On nous a assigné la même agente de libération conditionnelle (ALC). Après tout ce qu’on avait vécu, on croyait qu’on nous donnerait une chance et qu’on sortirait vite. Notre ALC n’a pas vu ça comme ça. Elle nous a dit à tous les deux que la Commission des libérations conditionnelles n’avaient pas le temps de nous voir avant janvier 2013. Après ce que Benoit venait de vivre, ce n’était pas le temps de l’écœurer. Il a un franc parler assez rafraîchissant quand ce n’est pas toi qui en est victime . Il lui a demandé quelle était sa date de libération d’office (son 2/3 ou la date où ils étaient obligés de le libérer). C’était février 2013. Il est parti à rire. Il lui a dit « Donne moi ton papier, je signe pour partir en février. Je ne veux plus te voir la face ».

Elle le convoquait quelques fois à son bureau et il n’y allait pas. Elle allait le voir à sa cellule ou son travail pour le réprimander. « C’est toi qui veut me voir, tu sais où me trouver. Peu importe ce que je fais, je pars en février. »

Elle a quand même été obligée d’écrire un rapport. À peu près comme le mien, plein de mensonges. Je l’ai aidé à rédiger sa plainte contre elle et la patronne l’a rencontré. Tout a été corrigé.

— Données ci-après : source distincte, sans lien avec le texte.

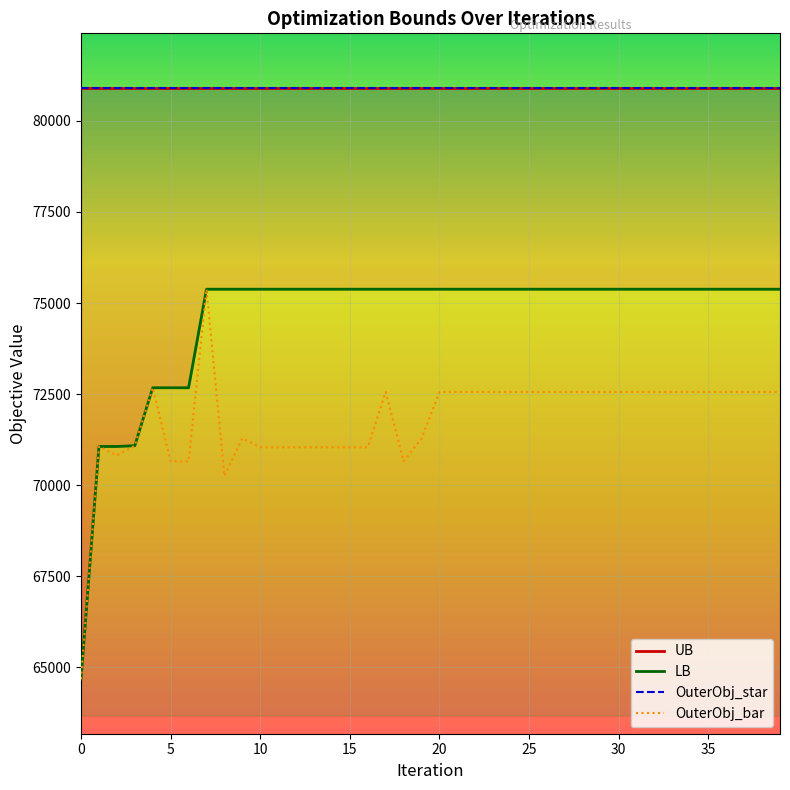

Reading right to left, transcribe all the data shown in this chart.

UB: 80907.0	80907.0	80907.0	80907.0	80907.0	80907.0	80907.0	80907.0	80907.0	80907.0	80907.0	80907.0	80907.0	80907.0	80907.0	80907.0	80907.0	80907.0	80907.0	80907.0	80907.0	80907.0	80907.0	80907.0	80907.0	80907.0	80907.0	80907.0	80907.0	80907.0	80907.0	80907.0	80907.0	80907.0	80907.0	80907.0	80907.0	80907.0	80907.0	80907.0
LB: 75379.0	75379.0	75379.0	75379.0	75379.0	75379.0	75379.0	75379.0	75379.0	75379.0	75379.0	75379.0	75379.0	75379.0	75379.0	75379.0	75379.0	75379.0	75379.0	75379.0	75379.0	75379.0	75379.0	75379.0	75379.0	75379.0	75379.0	75379.0	75379.0	75379.0	75379.0	75379.0	75379.0	72672.0	72672.0	72672.0	71081.0	71060.0	71060.0	64670.0
OuterObj_star: 80907.0	80907.0	80907.0	80907.0	80907.0	80907.0	80907.0	80907.0	80907.0	80907.0	80907.0	80907.0	80907.0	80907.0	80907.0	80907.0	80907.0	80907.0	80907.0	80907.0	80907.0	80907.0	80907.0	80907.0	80907.0	80907.0	80907.0	80907.0	80907.0	80907.0	80907.0	80907.0	80907.0	80907.0	80907.0	80907.0	80907.0	80907.0	80907.0	80907.0
OuterObj_bar: 72557.0	72557.0	72557.0	72557.0	72557.0	72557.0	72557.0	72557.0	72557.0	72557.0	72557.0	72557.0	72557.0	72557.0	72557.0	72557.0	72557.0	72557.0	72557.0	72557.0	71284.0	70653.0	72557.0	71039.0	71039.0	71039.0	71039.0	71039.0	71039.0	71039.0	71284.0	70251.0	75379.0	70645.0	70653.0	72672.0	71081.0	70815.0	71060.0	64670.0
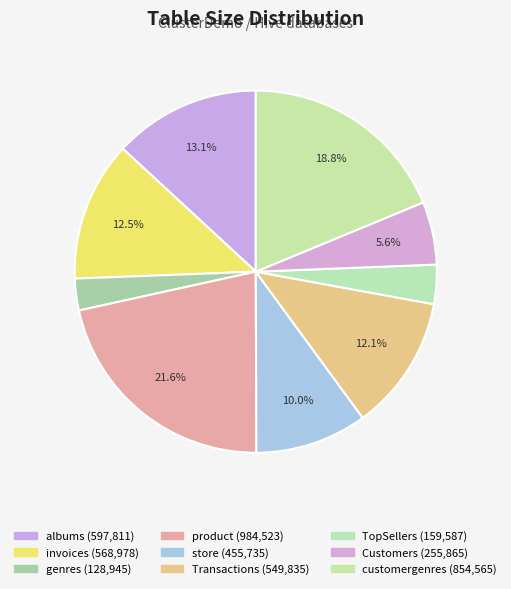

Approximately how many times larger is the value at invoices compared to genres?

4.4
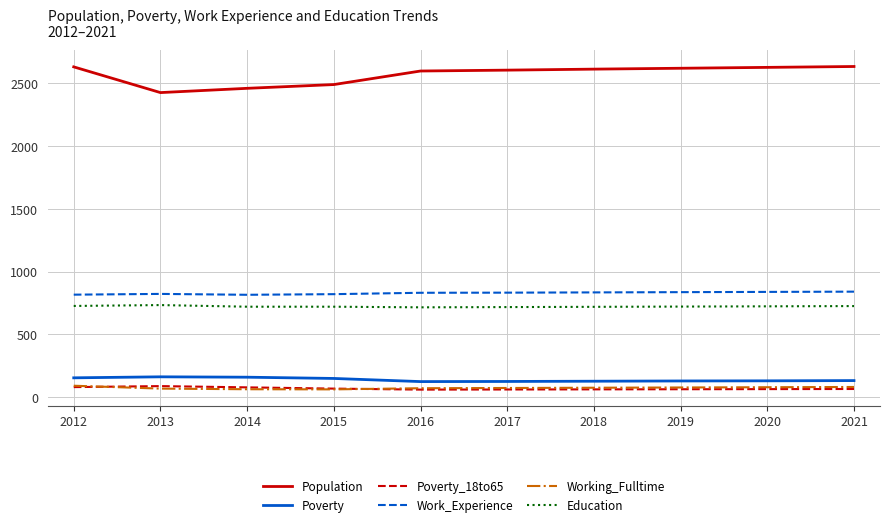

What is the difference between the Poverty values at 2017 and 2018?

2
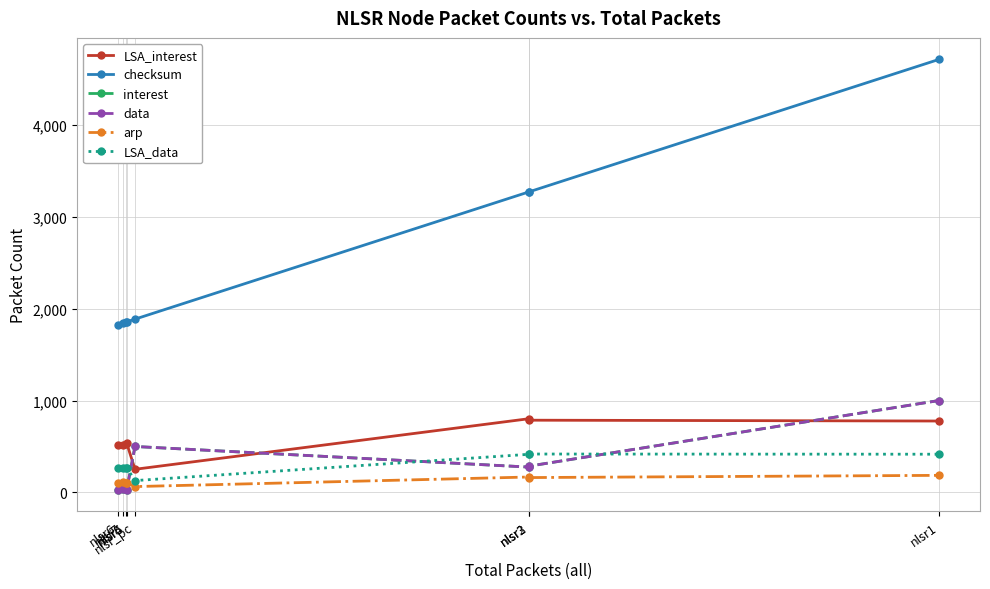

The arp series shows 168 at nlsr2. True or false?

True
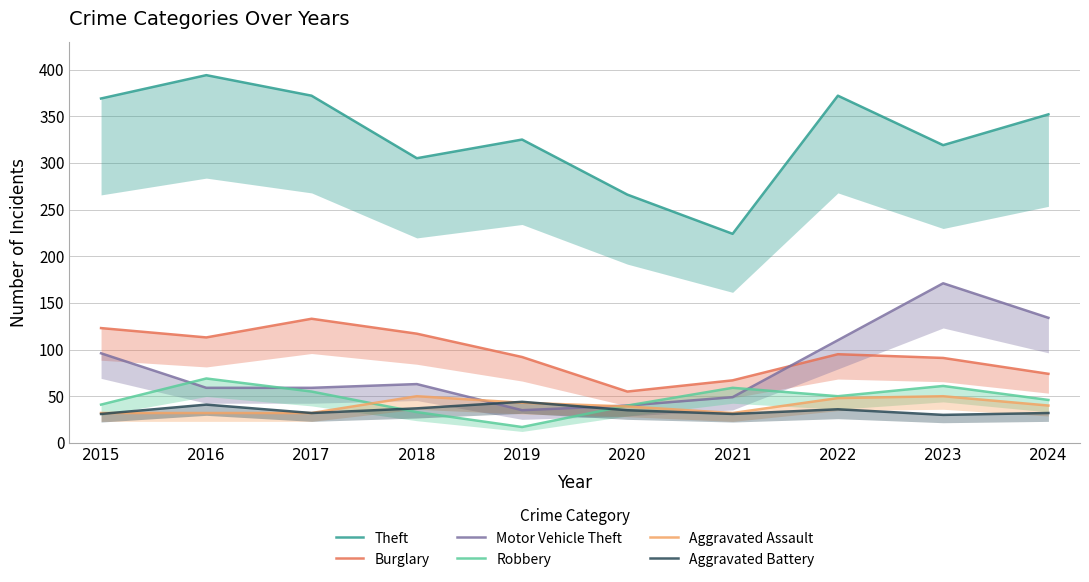

How many data points does each series have?

10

Avant sa libération il a fait le ménage de ses papiers et il a trouvé une confirmation qu’on lui avait donnée quand il était au Centre régional de réception. Son audience devant la Commission avait déjà été réservée pour décembre 2012. Quand elle disait que la Commission n’avait pas le temps de le voir avant janvier, ce n’était pas vrai.

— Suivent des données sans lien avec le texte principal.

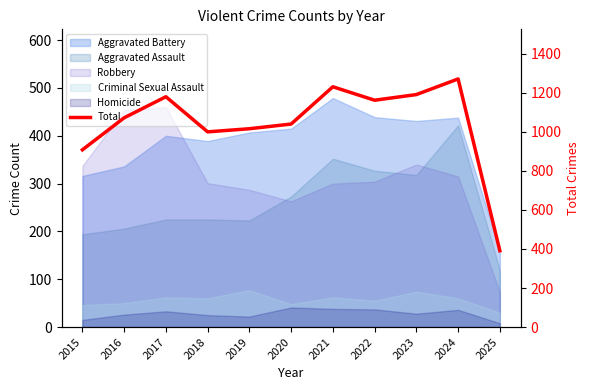

Which label corresponds to the largest value in the chart?

2024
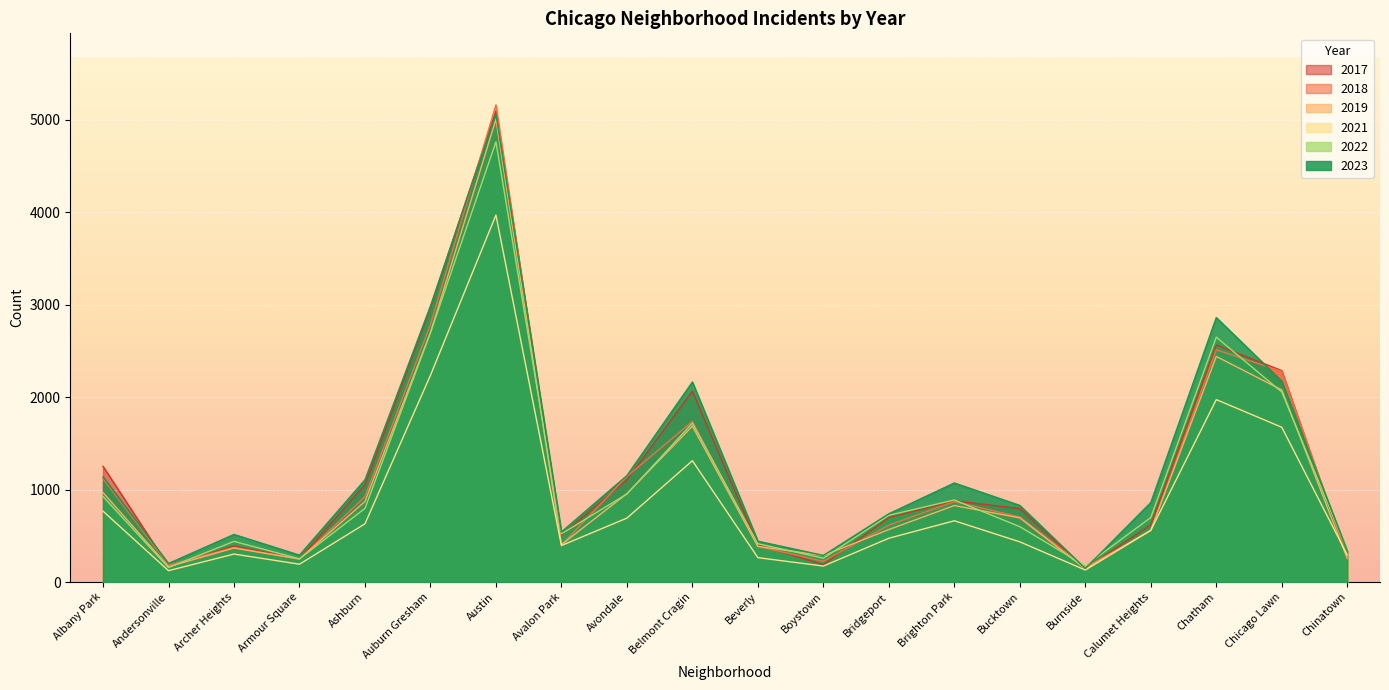

How many series are shown in this chart?

6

Pendant son séjour au Centre fédéral de formation (CFF) son ex ne lui envoyait pas son argent. Elle avait eu besoin de s’acheter des pneus, une réparation etc. Il a donc appelé la CSST pour qu’ils envoient les chèques directement à la prison. On a encore pu constater comment le cerveau des fonctionnaires fédéraux peut fonctionner quelques fois. Il s’était fait dire que la prison chargeait des frais pour échanger des chèques. C’était un pourcentage avec un maximum de 25$. 25$ pour déposer un chèque gouvernemental, c’est beaucoup mais c’était mieux que de ne rien recevoir. Quelle ne fut pas sa surprise de constater qu’ils lui enlevaient 50$ par chèque. Il est allé voir pour savoir ce qui se passait. Ils lui ont expliqué que ses chèques de la CSST étaient à toutes les deux semaines, c’était donc pour deux semaines de « travail ». « Comme ça si je reçois un seul chèque de quelqu’un, vous allez me charger seulement 25$ mais si j’en reçois un à toutes les deux semaines, vous allez me chargez 50$ par chèque? » La réponse: « Oui! » Ça fait peur quelques fois de s’apercevoir que ces gens ne voient pas que ce qu’ils font n’a pas de sens. On en vient à douter de notre santé mentale.

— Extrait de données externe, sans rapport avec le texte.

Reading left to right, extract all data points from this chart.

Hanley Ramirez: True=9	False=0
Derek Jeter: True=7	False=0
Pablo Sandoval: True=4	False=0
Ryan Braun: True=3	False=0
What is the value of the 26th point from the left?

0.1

Benoit est finalement parti en février 2013. Comme il n’est pas fort sur le crayon, je n’ai plus eu de nouvelles de lui.

Plus d’un an plus tard je lui ai parlé (il m’a trouvé sur facebook, ou plutôt quelqu’un m’a trouvé pour lui). Il a trouvé un bon emploi (il est camionneur alors ça n’a pas été trop difficile). La blonde qu’il avait lors de son arrestation a vendu sa maison, sa moto (une Harley Davidson modifiée qui valait beaucoup d’argent), son camion, ses meubles etc. Il ne lui reste rien mais il a l’air heureux.

EDIT: On se voit de temps à autres et il trouve la vie extérieure difficile quelques fois. Il trouve que tout va trop vite.